Vanda (Marion Brunet)

Vanda, une tragédie contemporaine

Vanda se rêvait artiste et après un bref passage aux beaux-arts, elle est aujourd’hui agent d’entretien dans un hôpital psychiatrique.
Elle vit seule avec son fils Noé dans un cabanon précaire, sans eau courante ni électricité, au bord d’une plage à Marseille (la ville n’est jamais cité mais je n’ai pu imaginer cette histoire ailleurs que dans la cité phocéenne). Ces deux là avancent dans la vie soudés, liés, ligués même, contre le reste du monde. Vanda aime Noé d’un amour exclusif, dévorant, animal (elle le lèche, le respire, il dessine sur ses tatouages, s’accroche à ses cheveux) et il n’y a de place dans la vie de Vanda que pour les amours d’un soir et les amitiés superficielles.

Un équilibre si fragile

Sept ans après avoir disparu sans même savoir qu’il était le père de Noé, Simon refait surface et vient troubler ce fragile équilibre. Etrange situation pour cet homme qui retrouve Vanda avec qui il avait eu une relation sept ans plus tôt.  Alors qu’il n’est que de passage à Marseille pour enterrer sa mère, il se découvre père au même moment. Pour Vanda en révolte permanente, tout est un combat et bien qu’elle soit vraiment en galère, refuser la main tendue de Simon ne sera qu’une bataille supplémentaire.
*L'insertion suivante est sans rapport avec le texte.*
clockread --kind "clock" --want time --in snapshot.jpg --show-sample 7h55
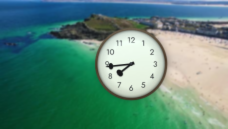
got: 7h44
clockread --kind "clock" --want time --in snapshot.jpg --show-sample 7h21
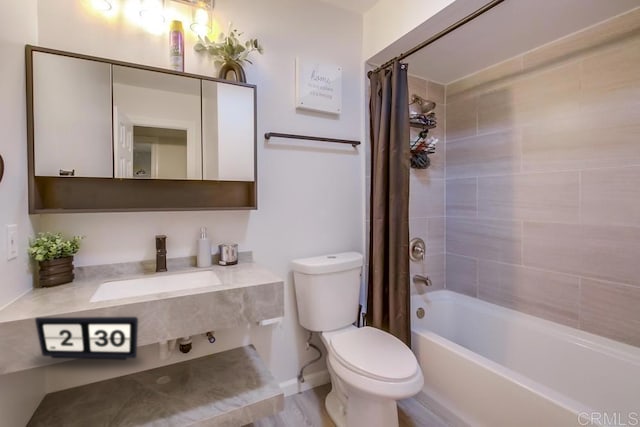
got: 2h30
Un livre sur les violences sociales et la précarité

Vanda est une écorchée vive aux manières rugueuses (et au langage de charretier mais l’écriture crue de Marion Brunet colle bien au personnage) : elle est sauvage, impulsive, désabusée ce qui l’a rend autant bouleversante qu’agaçante. Cet agacement, je l’ai parfois ressenti à la lecture, trouvant le passage sur les manifestations un peu trop caricatural dans le sens « Gilets jaunes » … la brutalité économique de la France des « rond-points » me dépasse parfois.
A contrario, le chapitre sur le travail saisonnier en Corse est particulièrement réussi.

La rage de vivre

J’ai découvert Marion Brunet avec l’été circulaire, roman noir, roman social et je retrouve cette écriture tenue, essentielle. Pas de fioritures ni de grandes démonstrations avec Marion Brunet qui brosse ici le portrait d’une femme qui sort les griffes, sentant le danger dès qu’on approche son fils, sa raison de vivre, sa béquille, d’un homme à qui la paternité donne un sens à la vie et de Noé, cet enfant tiraillé pour qui on pressent le pire tant sa mère est dysfonctionnelle.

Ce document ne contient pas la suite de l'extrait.